• **EXERCISE DETAILS**
In the extracted text of all the records below, replace every occurrence of "Horseball" with "Horse Ball" and keep everything else unchanged. Leave the page images out of your output.

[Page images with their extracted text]
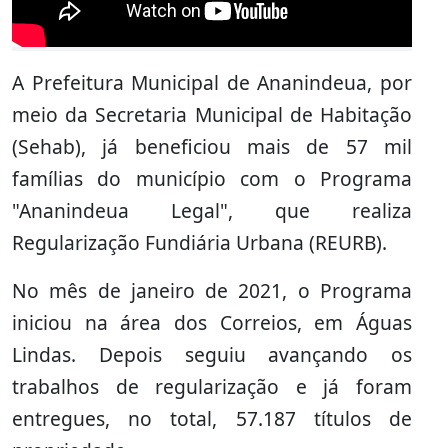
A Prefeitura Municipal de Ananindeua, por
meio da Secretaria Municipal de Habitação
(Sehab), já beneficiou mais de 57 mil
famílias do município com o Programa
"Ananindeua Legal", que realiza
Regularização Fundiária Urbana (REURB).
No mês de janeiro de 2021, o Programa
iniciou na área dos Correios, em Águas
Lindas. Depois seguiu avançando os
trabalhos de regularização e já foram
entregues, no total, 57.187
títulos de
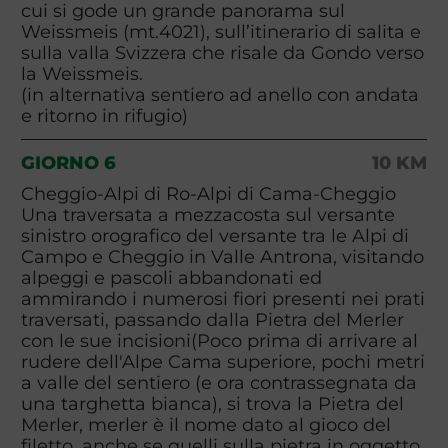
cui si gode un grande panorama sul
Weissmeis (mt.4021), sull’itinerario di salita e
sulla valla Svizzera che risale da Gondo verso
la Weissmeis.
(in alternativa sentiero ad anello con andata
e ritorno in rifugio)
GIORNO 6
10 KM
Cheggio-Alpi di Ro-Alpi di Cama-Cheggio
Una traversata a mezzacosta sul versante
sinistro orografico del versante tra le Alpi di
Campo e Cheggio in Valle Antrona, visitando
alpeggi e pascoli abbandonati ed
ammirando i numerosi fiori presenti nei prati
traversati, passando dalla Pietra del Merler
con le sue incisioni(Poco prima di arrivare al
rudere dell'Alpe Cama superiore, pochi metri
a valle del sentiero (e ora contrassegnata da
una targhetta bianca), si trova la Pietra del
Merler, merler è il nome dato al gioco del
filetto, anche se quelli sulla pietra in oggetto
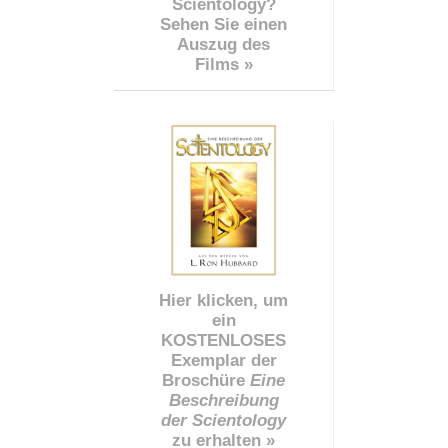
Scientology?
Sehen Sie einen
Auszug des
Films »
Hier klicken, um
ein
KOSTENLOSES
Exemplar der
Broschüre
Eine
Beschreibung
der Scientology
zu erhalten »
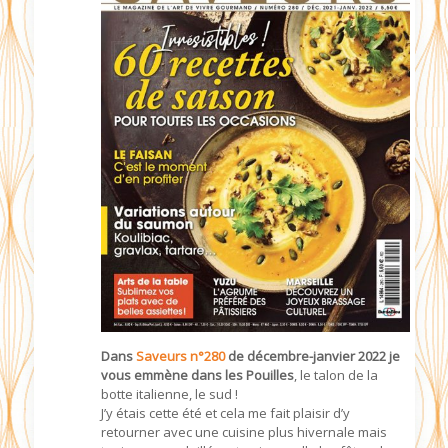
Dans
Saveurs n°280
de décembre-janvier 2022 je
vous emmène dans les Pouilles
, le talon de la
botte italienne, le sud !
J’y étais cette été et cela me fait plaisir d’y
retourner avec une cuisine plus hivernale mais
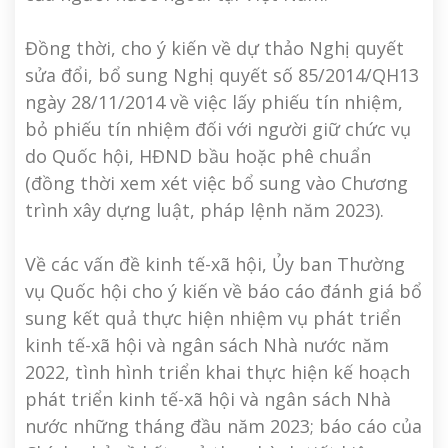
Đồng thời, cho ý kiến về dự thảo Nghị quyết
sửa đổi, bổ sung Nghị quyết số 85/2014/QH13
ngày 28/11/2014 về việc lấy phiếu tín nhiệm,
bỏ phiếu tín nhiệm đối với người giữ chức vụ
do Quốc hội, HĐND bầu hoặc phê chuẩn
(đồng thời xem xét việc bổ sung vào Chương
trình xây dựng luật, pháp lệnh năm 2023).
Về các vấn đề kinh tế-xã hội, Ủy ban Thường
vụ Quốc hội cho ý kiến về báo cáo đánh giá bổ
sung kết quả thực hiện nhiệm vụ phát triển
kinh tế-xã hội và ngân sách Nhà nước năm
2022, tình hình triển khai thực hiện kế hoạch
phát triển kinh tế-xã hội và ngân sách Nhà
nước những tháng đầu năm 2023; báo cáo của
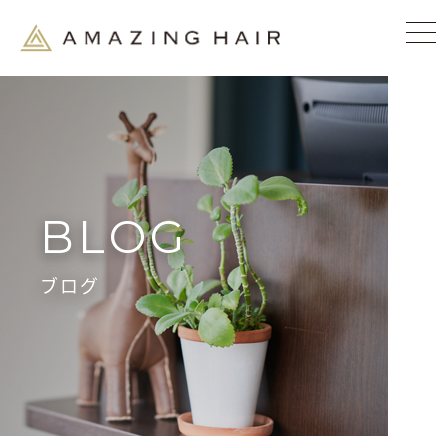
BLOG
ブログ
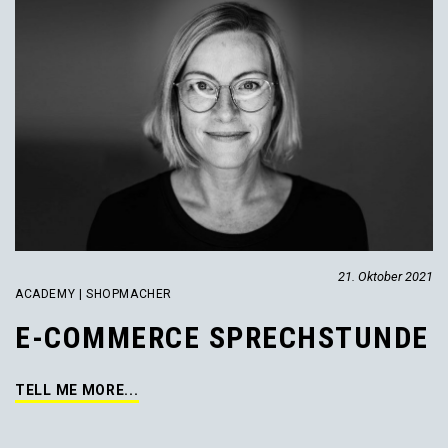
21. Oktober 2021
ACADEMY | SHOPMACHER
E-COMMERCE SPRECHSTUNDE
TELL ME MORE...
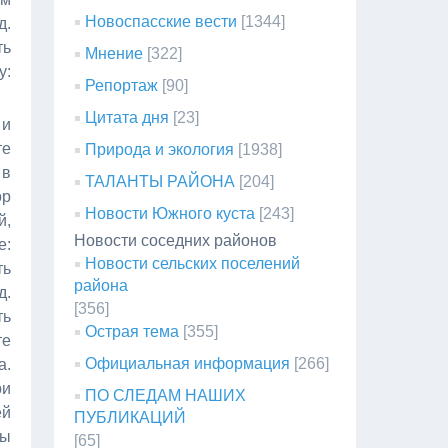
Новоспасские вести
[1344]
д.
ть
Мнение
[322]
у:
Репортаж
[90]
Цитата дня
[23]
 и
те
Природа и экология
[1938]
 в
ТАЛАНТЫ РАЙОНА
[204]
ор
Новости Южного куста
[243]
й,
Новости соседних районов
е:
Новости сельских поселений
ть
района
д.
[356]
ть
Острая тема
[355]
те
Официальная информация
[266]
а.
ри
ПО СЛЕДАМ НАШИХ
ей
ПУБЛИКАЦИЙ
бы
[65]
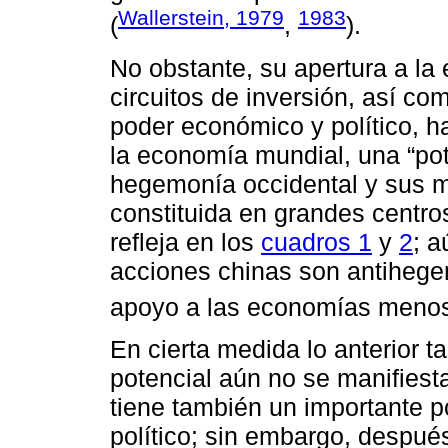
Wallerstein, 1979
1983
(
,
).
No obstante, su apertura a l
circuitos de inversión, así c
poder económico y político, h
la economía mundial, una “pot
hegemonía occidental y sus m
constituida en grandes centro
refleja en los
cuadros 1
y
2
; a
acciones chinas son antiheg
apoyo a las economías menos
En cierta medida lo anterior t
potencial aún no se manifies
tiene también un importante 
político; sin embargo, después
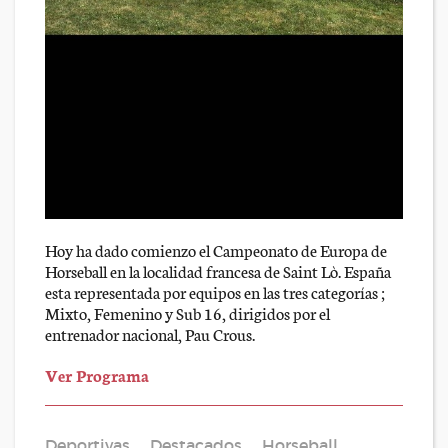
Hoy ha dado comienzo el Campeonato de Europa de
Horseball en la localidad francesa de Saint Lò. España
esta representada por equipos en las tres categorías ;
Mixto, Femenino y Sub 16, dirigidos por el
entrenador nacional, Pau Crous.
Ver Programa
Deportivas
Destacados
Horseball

• **EXERCISE ANSWER**
A Prefeitura Municipal de Ananindeua, por
meio da Secretaria Municipal de Habitação
(Sehab), já beneficiou mais de 57 mil
famílias do município com o Programa
"Ananindeua Legal", que realiza
Regularização Fundiária Urbana (REURB).
No mês de janeiro de 2021, o Programa
iniciou na área dos Correios, em Águas
Lindas. Depois seguiu avançando os
trabalhos de regularização e já foram
entregues, no total, 57.187
títulos de
cui si gode un grande panorama sul
Weissmeis (mt.4021), sull’itinerario di salita e
sulla valla Svizzera che risale da Gondo verso
la Weissmeis.
(in alternativa sentiero ad anello con andata
e ritorno in rifugio)
GIORNO 6
10 KM
Cheggio-Alpi di Ro-Alpi di Cama-Cheggio
Una traversata a mezzacosta sul versante
sinistro orografico del versante tra le Alpi di
Campo e Cheggio in Valle Antrona, visitando
alpeggi e pascoli abbandonati ed
ammirando i numerosi fiori presenti nei prati
traversati, passando dalla Pietra del Merler
con le sue incisioni(Poco prima di arrivare al
rudere dell'Alpe Cama superiore, pochi metri
a valle del sentiero (e ora contrassegnata da
una targhetta bianca), si trova la Pietra del
Merler, merler è il nome dato al gioco del
filetto, anche se quelli sulla pietra in oggetto
Scientology?
Sehen Sie einen
Auszug des
Films »
Hier klicken, um
ein
KOSTENLOSES
Exemplar der
Broschüre
Eine
Beschreibung
der Scientology
zu erhalten »
Dans
Saveurs n°280
de décembre-janvier 2022 je
vous emmène dans les Pouilles
, le talon de la
botte italienne, le sud !
J’y étais cette été et cela me fait plaisir d’y
retourner avec une cuisine plus hivernale mais
Đồng thời, cho ý kiến về dự thảo Nghị quyết
sửa đổi, bổ sung Nghị quyết số 85/2014/QH13
ngày 28/11/2014 về việc lấy phiếu tín nhiệm,
bỏ phiếu tín nhiệm đối với người giữ chức vụ
do Quốc hội, HĐND bầu hoặc phê chuẩn
(đồng thời xem xét việc bổ sung vào Chương
trình xây dựng luật, pháp lệnh năm 2023).
Về các vấn đề kinh tế-xã hội, Ủy ban Thường
vụ Quốc hội cho ý kiến về báo cáo đánh giá bổ
sung kết quả thực hiện nhiệm vụ phát triển
kinh tế-xã hội và ngân sách Nhà nước năm
2022, tình hình triển khai thực hiện kế hoạch
phát triển kinh tế-xã hội và ngân sách Nhà
nước những tháng đầu năm 2023; báo cáo của
BLOG
ブログ
21. Oktober 2021
ACADEMY | SHOPMACHER
E-COMMERCE SPRECHSTUNDE
TELL ME MORE...
Новоспасские вести
[1344]
д.
ть
Мнение
[322]
у:
Репортаж
[90]
Цитата дня
[23]
 и
те
Природа и экология
[1938]
 в
ТАЛАНТЫ РАЙОНА
[204]
ор
Новости Южного куста
[243]
й,
Новости соседних районов
е:
Новости сельских поселений
ть
района
д.
[356]
ть
Острая тема
[355]
те
Официальная информация
[266]
а.
ри
ПО СЛЕДАМ НАШИХ
ей
ПУБЛИКАЦИЙ
бы
[65]
Wallerstein, 1979
1983
(
,
).
No obstante, su apertura a l
circuitos de inversión, así c
poder económico y político, h
la economía mundial, una “pot
hegemonía occidental y sus m
constituida en grandes centro
refleja en los
cuadros 1
y
2
; a
acciones chinas son antiheg
apoyo a las economías menos
En cierta medida lo anterior t
potencial aún no se manifies
tiene también un importante 
político; sin embargo, después
Hoy ha dado comienzo el Campeonato de Europa de
Horse Ball en la localidad francesa de Saint Lò. España
esta representada por equipos en las tres categorías ;
Mixto, Femenino y Sub 16, dirigidos por el
entrenador nacional, Pau Crous.
Ver Programa
Deportivas
Destacados
Horse Ball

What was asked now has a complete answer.